November 13, 2024 — Massachusetts Bay is changing: It’s getting hotter, more acidic, and harsher around the edges.
Native fish species are fleeing north or dying in marine heat waves. Powerful storms are kicking up pollution that was settled at the bottom of riverbeds and carrying those damaging contaminants into the bay. Humans, to protect ourselves against rising seas, are constructing hard walls that force out soft marshland habitats.
Those are some of the key findings in a new sweeping review of the latest climate science on Massachusetts’ marine ecosystems, which comes the same week that nations are meeting in Azerbaijan for the United Nation’s annual climate summit, this year called COP29.

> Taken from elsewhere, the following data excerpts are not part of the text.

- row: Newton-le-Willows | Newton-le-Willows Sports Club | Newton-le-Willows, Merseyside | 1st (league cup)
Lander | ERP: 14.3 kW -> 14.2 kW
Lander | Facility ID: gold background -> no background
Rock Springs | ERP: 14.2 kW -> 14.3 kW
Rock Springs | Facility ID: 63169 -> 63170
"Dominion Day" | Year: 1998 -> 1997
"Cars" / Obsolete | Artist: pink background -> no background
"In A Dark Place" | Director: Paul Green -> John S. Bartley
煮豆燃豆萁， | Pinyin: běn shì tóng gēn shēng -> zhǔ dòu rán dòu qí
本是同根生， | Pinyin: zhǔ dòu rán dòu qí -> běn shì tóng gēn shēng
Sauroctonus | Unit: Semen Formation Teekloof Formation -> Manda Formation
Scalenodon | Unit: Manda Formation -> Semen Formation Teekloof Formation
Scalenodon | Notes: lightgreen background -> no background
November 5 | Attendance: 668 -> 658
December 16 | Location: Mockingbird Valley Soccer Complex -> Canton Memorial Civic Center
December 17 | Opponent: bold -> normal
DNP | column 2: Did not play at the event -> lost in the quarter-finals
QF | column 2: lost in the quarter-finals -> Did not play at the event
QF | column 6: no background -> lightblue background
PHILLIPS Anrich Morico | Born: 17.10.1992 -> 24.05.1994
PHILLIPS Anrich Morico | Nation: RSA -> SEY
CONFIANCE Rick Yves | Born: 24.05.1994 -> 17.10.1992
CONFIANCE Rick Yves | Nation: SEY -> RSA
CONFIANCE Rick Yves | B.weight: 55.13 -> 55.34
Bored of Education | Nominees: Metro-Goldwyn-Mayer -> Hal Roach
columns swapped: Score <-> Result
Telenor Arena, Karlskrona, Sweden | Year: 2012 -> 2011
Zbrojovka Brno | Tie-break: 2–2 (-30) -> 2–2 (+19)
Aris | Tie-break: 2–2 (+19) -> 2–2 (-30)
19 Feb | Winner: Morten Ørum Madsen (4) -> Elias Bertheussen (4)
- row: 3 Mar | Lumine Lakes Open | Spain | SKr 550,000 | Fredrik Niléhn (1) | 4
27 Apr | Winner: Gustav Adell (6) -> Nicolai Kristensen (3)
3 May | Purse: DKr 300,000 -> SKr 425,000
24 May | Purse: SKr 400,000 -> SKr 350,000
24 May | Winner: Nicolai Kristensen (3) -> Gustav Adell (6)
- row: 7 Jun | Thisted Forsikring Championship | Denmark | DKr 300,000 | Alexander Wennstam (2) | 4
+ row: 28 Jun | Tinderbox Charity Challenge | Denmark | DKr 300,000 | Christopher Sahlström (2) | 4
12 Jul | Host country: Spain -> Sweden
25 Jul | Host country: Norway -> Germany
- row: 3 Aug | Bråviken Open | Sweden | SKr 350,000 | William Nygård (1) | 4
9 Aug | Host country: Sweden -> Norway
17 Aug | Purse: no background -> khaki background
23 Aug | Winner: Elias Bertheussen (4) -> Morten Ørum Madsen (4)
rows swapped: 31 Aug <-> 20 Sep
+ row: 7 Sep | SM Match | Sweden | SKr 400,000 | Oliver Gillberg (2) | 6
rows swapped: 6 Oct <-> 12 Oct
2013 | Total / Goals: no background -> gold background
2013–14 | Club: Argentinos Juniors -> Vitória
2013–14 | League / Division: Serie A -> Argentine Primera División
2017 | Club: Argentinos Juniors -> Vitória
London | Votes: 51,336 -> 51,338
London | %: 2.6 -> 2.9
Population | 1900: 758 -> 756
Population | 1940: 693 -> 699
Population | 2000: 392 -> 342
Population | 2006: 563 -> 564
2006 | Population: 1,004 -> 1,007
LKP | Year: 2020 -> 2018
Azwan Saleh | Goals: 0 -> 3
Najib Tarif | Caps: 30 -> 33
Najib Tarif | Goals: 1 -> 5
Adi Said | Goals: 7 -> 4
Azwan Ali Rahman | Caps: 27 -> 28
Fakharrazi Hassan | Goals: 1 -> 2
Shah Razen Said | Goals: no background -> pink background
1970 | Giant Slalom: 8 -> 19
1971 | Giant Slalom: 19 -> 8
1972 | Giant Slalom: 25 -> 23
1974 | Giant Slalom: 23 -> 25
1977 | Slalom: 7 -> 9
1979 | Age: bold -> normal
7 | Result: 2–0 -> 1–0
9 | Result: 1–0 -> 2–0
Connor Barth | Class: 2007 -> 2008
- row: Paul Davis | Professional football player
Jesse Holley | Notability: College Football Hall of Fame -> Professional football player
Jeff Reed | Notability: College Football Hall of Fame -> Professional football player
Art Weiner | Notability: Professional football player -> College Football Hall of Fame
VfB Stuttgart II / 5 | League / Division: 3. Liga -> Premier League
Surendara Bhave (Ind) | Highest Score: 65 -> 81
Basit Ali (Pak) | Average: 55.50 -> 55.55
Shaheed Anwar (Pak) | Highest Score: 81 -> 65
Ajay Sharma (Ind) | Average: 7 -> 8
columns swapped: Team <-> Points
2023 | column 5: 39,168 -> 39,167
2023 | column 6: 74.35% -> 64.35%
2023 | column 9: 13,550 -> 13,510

The Boston Research Advisory Group report found that deadly hot marine heat waves — once extremely rare — could become commonplace. Scientists warn that those and other impacts are only going to get worse if the climate continues to warm with dire and possibly irreversible impacts on the ocean.
If the planet does not stop emitting planet-warming greenhouse gasses, marine heat waves could occur off the coast of Massachusetts once every decade if the planet reaches 2 degrees Celsius of warming and perhaps every other year with 3 degrees of warming. The vast majority of excess heat generated by anthropogenic warming is absorbed by the planet’s oceans.